Given text.

*** Block opens ***

Note: advertised host and port settings are deprecated. Advertised listeners covers both. Similar to the Confluent containers, Debezium can use KAFKA_ prefixed broker settings to update its properties.
Others
spotify/kafka is deprecated and outdated.
fast-data-dev or lensesio/box are great for an all in one solution, but are bloated if you only want Kafka
Your own Dockerfile - Why? Is something incomplete with these others? Start with a pull request, not starting from scratch.
For supplemental reading, a fully-functional docker-compose, and network diagrams, see this blog by #rmoff
Answer
The Confluent quickstart (Docker) document assumes all produce and consume requests will be within the Docker network.
You could fix the problem of connecting to kafka:9092 by running your Kafka client code within its own container as that uses the Docker network bridge, but otherwise you'll need to add some more environment variables for exposing the container externally, while still having it work within the Docker network.
First add a protocol mapping of PLAINTEXT_HOST:PLAINTEXT that will map the listener protocol to a Kafka protocol
Key: KAFKA_LISTENER_SECURITY_PROTOCOL_MAP
Value: PLAINTEXT:PLAINTEXT,PLAINTEXT_HOST:PLAINTEXT
Then setup two advertised listeners on different ports. (kafka here refers to the docker container name; it might also be named broker, so double check your service + hostnames).
Key: KAFKA_ADVERTISED_LISTENERS
Value: PLAINTEXT://kafka:9092,PLAINTEXT_HOST://localhost:29092
Notice the protocols here match the left-side values of the protocol mapping setting above
When running the container, add -p 29092:29092 for the host port mapping, and advertised PLAINTEXT_HOST listener.
tl;dr
(with the above settings)
If something still doesn't work, KAFKA_LISTENERS can be set to include <PROTOCOL>://0.0.0.0:<PORT> where both options match the advertised setting and Docker-forwarded port
Client on same machine, not in a container
Advertising localhost and the associated port will let you connect outside of the container, as you'd expect.
In other words, when running any Kafka Client outside the Docker network (including CLI tools you might have installed locally), use localhost:29092 for bootstrap servers and localhost:2181 for Zookeeper (requires Docker port forwarding)
Client on another machine
If trying to connect from an external server, you'll need to advertise the external hostname/ip (e.g. 192.168.x.y) of the host as well as/in place of localhost.
Simply advertising localhost with a port forward will not work because Kafka protocol will still continue to advertise the listeners you've configured.
This setup requires Docker port forwarding and router port forwarding (and firewall / security group changes) if not in the same local network, for example, your container is running in the cloud and you want to interact with it from your local machine.
Client (or another broker) in a container, on the same host
This is the least error-prone configuration; you can use DNS service names directly.

*** Block closes ***

Dataset excerpts.
*** Block opens ***

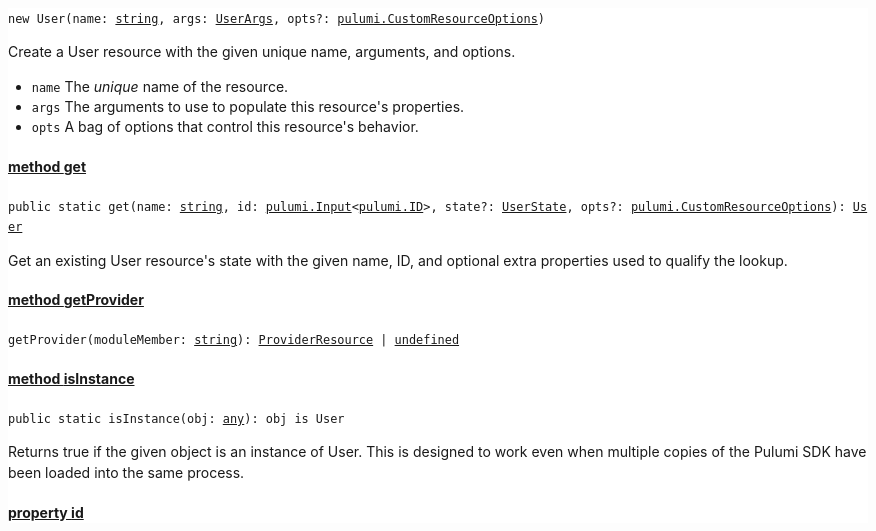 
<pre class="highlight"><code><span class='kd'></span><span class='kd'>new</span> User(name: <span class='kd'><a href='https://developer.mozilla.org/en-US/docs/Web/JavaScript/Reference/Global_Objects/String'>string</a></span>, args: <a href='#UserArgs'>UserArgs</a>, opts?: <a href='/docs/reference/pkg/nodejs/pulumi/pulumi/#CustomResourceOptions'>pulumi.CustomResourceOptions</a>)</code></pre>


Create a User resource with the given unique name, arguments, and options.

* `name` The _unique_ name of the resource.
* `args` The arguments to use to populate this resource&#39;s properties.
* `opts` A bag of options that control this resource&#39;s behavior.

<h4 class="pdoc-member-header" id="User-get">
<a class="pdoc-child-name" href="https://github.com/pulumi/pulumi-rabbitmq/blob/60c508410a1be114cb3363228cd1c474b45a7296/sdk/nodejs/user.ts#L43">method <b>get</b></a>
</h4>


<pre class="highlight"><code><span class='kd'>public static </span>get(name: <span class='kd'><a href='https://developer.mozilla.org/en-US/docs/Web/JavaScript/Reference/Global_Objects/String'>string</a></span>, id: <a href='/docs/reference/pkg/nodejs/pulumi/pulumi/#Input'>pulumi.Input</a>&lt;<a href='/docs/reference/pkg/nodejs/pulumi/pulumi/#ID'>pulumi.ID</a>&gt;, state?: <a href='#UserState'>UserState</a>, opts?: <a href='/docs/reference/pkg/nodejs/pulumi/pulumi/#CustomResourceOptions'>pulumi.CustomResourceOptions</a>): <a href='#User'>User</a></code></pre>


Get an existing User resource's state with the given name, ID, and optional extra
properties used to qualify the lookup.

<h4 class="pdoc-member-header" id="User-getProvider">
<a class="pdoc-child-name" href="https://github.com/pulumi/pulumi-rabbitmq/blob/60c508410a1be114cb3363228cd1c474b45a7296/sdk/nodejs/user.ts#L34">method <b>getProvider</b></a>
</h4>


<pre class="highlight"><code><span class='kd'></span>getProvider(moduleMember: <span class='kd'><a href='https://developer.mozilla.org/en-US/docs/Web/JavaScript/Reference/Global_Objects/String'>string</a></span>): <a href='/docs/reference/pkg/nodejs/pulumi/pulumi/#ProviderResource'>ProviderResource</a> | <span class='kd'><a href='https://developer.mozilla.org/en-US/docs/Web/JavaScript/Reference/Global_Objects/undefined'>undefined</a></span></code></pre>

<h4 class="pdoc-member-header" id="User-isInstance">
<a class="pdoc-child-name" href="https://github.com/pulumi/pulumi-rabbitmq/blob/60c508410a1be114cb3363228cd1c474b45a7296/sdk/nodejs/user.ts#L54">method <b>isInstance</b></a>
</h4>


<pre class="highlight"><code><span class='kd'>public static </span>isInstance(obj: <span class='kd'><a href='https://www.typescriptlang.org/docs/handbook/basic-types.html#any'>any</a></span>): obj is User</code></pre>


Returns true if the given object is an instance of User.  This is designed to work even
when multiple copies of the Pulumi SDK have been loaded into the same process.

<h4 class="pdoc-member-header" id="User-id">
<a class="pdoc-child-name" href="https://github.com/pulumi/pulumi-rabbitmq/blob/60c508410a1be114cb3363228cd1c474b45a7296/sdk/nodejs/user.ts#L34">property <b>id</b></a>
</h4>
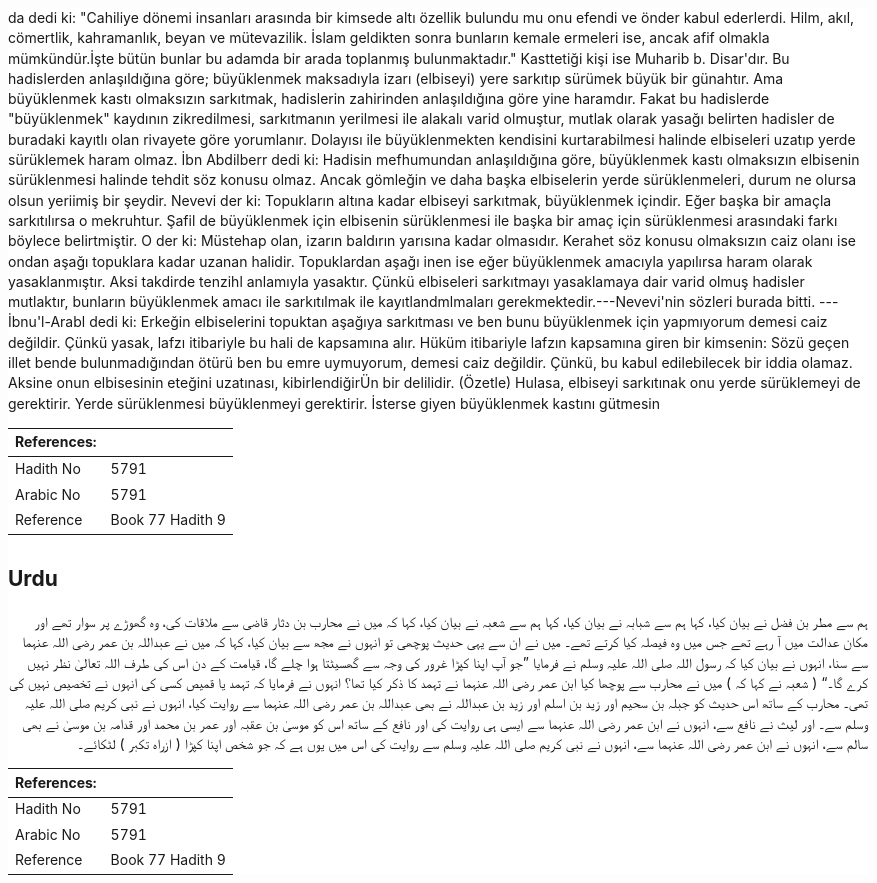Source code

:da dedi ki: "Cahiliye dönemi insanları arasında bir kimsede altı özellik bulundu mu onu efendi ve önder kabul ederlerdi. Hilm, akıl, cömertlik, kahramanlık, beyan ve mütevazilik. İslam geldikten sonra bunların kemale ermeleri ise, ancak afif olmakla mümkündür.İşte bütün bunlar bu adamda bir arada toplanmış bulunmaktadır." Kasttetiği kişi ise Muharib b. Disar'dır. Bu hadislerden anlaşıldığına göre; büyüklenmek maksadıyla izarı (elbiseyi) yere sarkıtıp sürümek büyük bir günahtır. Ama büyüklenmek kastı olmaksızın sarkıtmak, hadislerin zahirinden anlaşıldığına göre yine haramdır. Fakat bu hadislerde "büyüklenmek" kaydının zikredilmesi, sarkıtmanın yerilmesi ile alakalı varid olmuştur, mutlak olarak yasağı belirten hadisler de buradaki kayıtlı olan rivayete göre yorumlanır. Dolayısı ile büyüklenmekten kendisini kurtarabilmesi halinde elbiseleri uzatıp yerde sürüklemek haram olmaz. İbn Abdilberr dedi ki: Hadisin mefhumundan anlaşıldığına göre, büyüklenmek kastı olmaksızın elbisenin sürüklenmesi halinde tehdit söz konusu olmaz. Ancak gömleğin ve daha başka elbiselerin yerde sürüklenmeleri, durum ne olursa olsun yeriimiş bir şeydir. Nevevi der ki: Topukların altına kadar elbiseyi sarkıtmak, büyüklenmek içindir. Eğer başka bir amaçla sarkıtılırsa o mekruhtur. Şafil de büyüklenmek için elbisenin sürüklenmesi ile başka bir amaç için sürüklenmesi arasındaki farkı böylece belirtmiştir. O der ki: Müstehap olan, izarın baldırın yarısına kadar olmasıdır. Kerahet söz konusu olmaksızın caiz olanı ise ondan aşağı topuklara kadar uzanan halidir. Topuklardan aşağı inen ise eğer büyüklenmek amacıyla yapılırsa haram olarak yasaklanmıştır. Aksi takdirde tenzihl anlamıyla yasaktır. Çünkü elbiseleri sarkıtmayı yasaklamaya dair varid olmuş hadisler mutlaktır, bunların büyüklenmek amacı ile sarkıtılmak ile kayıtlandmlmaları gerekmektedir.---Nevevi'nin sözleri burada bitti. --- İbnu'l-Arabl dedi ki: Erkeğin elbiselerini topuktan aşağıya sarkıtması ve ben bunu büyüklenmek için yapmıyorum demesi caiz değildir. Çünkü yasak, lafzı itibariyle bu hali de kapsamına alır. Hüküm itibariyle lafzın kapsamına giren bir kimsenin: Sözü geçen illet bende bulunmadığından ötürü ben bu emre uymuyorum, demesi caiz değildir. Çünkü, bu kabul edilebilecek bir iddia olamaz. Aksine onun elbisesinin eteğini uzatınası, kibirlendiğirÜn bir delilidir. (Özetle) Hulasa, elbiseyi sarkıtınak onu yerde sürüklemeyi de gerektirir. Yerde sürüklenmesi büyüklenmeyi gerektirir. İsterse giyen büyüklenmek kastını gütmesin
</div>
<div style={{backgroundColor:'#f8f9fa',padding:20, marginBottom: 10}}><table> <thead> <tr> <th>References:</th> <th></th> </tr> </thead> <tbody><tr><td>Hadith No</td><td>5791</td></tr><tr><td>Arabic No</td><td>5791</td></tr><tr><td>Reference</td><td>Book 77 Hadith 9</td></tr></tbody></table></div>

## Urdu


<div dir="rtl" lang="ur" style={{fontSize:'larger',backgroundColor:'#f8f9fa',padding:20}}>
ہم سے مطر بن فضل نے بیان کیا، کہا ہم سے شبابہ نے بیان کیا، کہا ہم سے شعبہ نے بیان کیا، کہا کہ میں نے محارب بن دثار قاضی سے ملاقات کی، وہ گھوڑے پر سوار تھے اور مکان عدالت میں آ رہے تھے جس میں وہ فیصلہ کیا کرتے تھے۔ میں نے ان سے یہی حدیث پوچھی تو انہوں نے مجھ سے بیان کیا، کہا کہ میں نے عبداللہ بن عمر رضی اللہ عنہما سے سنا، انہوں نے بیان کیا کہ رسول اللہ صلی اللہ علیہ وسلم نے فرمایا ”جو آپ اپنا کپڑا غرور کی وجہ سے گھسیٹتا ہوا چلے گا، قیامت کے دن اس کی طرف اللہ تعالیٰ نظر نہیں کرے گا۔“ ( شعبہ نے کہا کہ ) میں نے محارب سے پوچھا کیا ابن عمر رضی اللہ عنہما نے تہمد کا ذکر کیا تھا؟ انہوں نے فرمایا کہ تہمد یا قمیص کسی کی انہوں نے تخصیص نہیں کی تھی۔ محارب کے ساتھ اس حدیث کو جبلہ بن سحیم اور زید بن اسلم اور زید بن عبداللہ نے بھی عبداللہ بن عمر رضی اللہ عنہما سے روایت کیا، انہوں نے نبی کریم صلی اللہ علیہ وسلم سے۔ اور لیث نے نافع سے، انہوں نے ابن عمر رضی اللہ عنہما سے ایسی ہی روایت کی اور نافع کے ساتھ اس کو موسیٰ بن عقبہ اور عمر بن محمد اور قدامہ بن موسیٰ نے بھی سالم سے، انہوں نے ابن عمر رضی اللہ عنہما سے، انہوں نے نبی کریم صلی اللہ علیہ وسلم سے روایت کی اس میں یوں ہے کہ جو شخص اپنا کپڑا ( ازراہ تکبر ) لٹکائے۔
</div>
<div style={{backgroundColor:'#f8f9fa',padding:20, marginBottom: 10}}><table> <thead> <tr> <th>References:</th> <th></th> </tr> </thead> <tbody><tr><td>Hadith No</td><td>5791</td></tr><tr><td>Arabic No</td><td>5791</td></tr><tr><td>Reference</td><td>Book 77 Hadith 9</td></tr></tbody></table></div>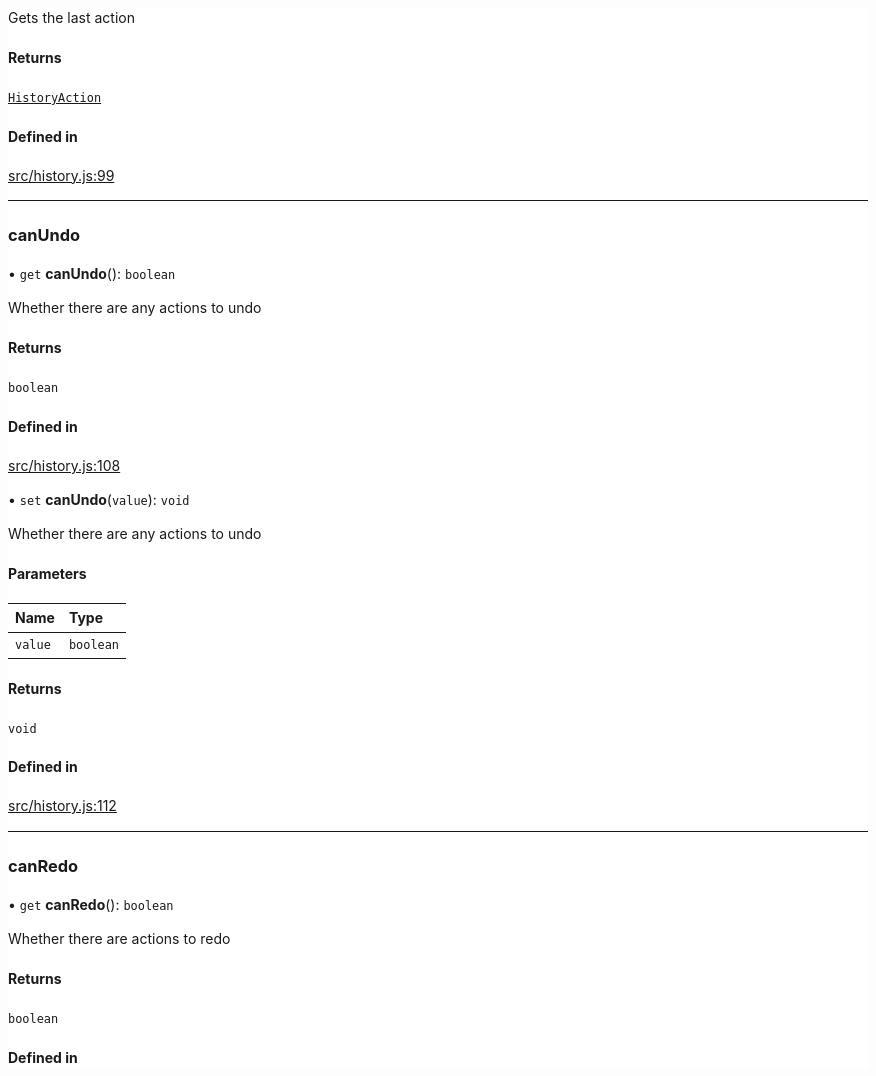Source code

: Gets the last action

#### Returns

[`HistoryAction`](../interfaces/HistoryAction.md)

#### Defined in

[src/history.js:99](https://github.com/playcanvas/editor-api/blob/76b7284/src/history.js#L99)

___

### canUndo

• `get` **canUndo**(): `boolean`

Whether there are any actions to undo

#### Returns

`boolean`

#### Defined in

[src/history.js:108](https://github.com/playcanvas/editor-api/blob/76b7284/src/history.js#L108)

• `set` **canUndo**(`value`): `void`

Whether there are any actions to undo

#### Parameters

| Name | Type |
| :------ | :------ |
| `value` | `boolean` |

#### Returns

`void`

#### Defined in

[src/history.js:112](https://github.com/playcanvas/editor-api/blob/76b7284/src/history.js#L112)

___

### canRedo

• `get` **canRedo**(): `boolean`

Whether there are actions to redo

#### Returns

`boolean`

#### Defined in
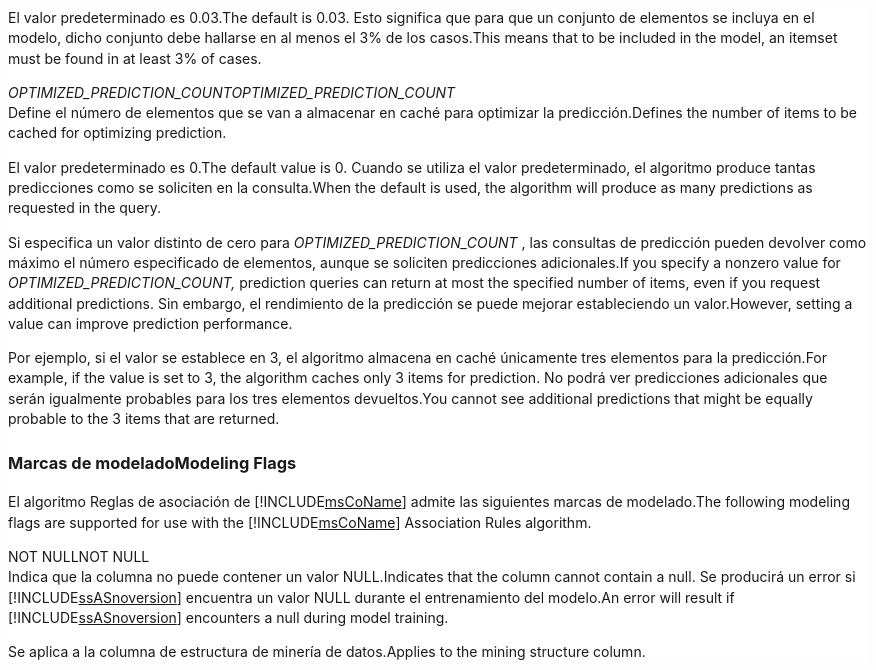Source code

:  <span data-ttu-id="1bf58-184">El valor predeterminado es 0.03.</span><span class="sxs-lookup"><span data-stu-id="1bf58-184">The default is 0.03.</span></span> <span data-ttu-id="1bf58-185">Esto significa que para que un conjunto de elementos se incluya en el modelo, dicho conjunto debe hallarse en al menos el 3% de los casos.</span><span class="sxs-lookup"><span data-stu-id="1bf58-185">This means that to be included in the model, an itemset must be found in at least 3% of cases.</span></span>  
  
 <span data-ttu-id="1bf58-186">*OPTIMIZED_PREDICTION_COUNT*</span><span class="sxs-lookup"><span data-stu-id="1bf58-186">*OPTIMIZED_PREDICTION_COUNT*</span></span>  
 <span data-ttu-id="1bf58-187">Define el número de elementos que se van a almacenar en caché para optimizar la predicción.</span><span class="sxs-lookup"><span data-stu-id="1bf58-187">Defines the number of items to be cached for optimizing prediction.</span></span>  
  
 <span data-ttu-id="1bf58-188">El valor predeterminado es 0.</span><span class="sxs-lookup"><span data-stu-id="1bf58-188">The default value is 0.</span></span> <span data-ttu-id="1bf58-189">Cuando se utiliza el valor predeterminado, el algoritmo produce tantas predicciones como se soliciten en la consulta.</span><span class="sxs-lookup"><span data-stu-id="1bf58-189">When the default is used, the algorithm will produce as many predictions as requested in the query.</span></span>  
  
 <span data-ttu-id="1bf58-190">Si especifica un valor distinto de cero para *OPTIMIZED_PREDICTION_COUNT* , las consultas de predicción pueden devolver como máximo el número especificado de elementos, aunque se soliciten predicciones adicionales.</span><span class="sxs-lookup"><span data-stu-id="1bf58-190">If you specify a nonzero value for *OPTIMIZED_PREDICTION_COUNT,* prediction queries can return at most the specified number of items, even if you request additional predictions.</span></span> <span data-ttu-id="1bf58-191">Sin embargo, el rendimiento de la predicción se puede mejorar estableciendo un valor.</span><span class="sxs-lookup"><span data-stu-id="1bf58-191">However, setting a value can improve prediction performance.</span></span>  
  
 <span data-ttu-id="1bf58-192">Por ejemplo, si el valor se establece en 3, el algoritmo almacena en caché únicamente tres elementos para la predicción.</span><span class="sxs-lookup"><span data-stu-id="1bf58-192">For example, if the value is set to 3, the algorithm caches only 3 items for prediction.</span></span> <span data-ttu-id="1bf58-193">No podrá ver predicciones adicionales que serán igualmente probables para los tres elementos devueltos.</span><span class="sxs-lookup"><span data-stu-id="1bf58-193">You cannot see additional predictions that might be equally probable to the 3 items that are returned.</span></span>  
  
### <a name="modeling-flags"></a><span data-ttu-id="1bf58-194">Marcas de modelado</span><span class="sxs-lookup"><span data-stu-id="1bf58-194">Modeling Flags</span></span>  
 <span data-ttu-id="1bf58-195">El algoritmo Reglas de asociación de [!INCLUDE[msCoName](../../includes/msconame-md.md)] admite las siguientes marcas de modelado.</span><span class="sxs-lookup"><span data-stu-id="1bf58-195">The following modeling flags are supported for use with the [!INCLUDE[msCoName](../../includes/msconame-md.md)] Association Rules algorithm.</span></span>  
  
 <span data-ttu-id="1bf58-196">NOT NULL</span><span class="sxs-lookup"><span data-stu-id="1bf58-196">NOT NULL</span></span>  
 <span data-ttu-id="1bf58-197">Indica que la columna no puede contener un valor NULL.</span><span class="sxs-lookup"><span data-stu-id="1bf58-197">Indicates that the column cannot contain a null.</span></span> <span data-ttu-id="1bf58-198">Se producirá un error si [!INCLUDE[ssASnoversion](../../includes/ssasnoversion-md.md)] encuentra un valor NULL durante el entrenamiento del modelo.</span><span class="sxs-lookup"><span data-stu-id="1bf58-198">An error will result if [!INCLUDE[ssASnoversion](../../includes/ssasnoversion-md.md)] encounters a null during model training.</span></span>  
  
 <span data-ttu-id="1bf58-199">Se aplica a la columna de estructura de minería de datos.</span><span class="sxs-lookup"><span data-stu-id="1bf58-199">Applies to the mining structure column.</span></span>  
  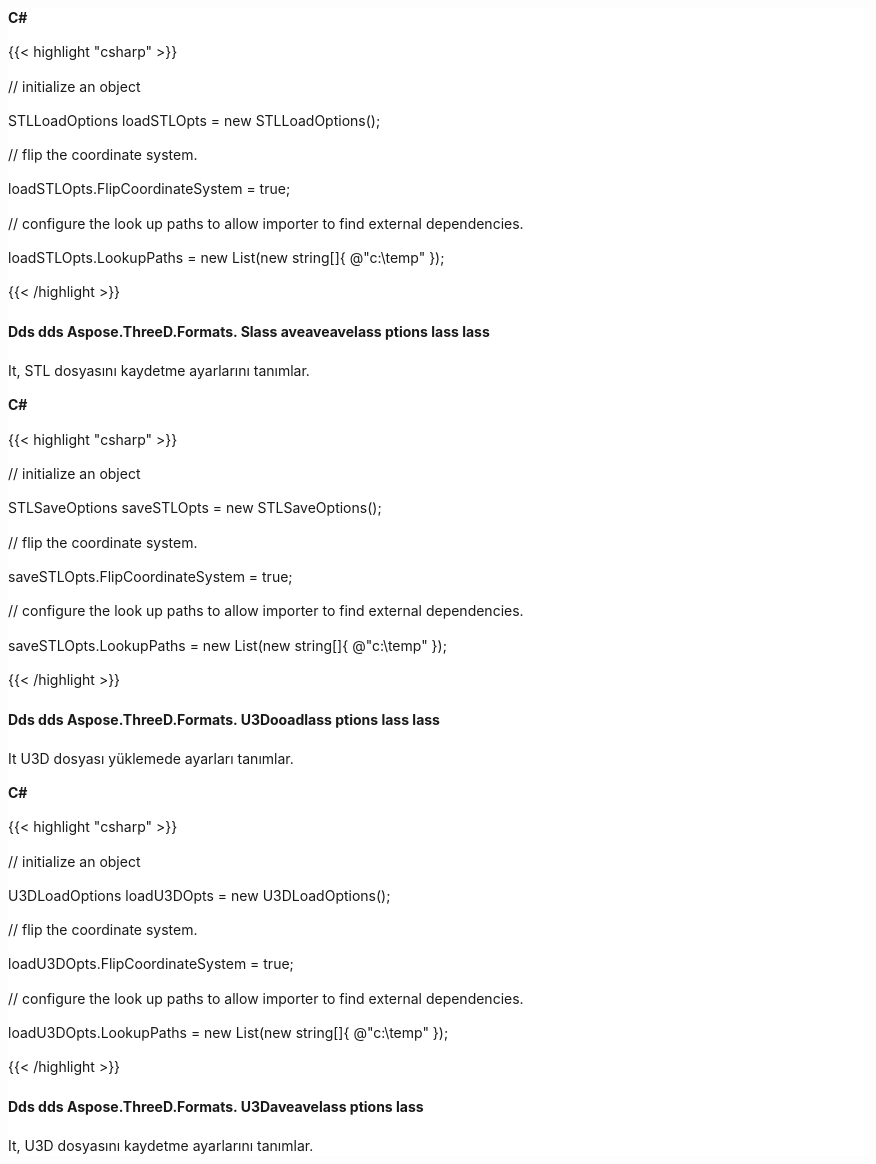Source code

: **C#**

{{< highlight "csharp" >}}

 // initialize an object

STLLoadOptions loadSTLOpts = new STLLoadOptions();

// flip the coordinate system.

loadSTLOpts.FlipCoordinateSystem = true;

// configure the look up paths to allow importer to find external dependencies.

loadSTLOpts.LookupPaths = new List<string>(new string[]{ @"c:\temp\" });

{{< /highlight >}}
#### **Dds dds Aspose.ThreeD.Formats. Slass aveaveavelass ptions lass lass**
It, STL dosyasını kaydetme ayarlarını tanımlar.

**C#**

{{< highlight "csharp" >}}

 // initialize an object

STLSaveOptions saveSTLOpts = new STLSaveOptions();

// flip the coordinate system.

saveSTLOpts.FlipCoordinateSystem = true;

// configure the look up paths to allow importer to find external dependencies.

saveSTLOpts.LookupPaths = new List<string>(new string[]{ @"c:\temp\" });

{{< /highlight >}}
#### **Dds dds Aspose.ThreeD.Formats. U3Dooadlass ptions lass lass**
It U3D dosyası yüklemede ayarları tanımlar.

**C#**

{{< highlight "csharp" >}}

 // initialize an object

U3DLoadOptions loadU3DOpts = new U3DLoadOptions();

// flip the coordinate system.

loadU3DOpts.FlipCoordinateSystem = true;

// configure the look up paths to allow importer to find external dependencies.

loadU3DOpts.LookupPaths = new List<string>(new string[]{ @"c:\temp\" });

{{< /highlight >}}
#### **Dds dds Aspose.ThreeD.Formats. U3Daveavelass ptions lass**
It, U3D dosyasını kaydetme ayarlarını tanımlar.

*** Block closes ***

Required work.
**A.** From the Kafka listener text, extract the part that opens with the words containing "For supplemental reading, a" and closes with "be within the Docker network.".
**B.** In the Kafka listener text, what address should a Kafka client running outside the Docker network use for bootstrap servers?
**C.** Give what follows the last sentence of the Kafka listener text.

Outputs by task.
**A.**
For supplemental reading, a fully-functional docker-compose, and network diagrams, see this blog by #rmoff
Answer
The Confluent quickstart (Docker) document assumes all produce and consume requests will be within the Docker network.

**B.** localhost:29092

**C.**
When running an app in the Docker network, use kafka:9092 (see advertised PLAINTEXT listener config above) for bootstrap servers and zookeeper:2181 for Zookeeper, just like any other Docker service communication (doesn't require any port forwarding)
If you use separate docker run commands, or Compose files, you need to define a shared network manually
See the example Compose file for the full Confluent stack or more minimal one for a single broker.
If using multiple brokers, then they need to use unique hostnames + advertised listeners. See example
Related question
Connect to Kafka on host from Docker (ksqlDB)
Appendix
For anyone interested in Kubernetes deployments:
Accessing Kafka
Operators (recommended): https://operatorhub.io/?keyword=Kafka
Helm Artifact Hub: https://artifacthub.io/packages/search?ts_query_web=kafka&sort=stars&page=1

When you first connect to a kafka node, it will give you back all the kafka node and the url where to connect. Then your application will try to connect to every kafka directly.
Issue is always what is the kafka will give you as url ? It's why there is the KAFKA_ADVERTISED_LISTENERS which will be used by kafka to tell the world how it can be accessed.
Now for your use-case, there is multiple small stuff to think about:
Let say you set plaintext://kafka:9092
This is OK if you have an application in your docker compose that use kafka. This application will get from kafka the URL with kafka that is resolvable through the docker network.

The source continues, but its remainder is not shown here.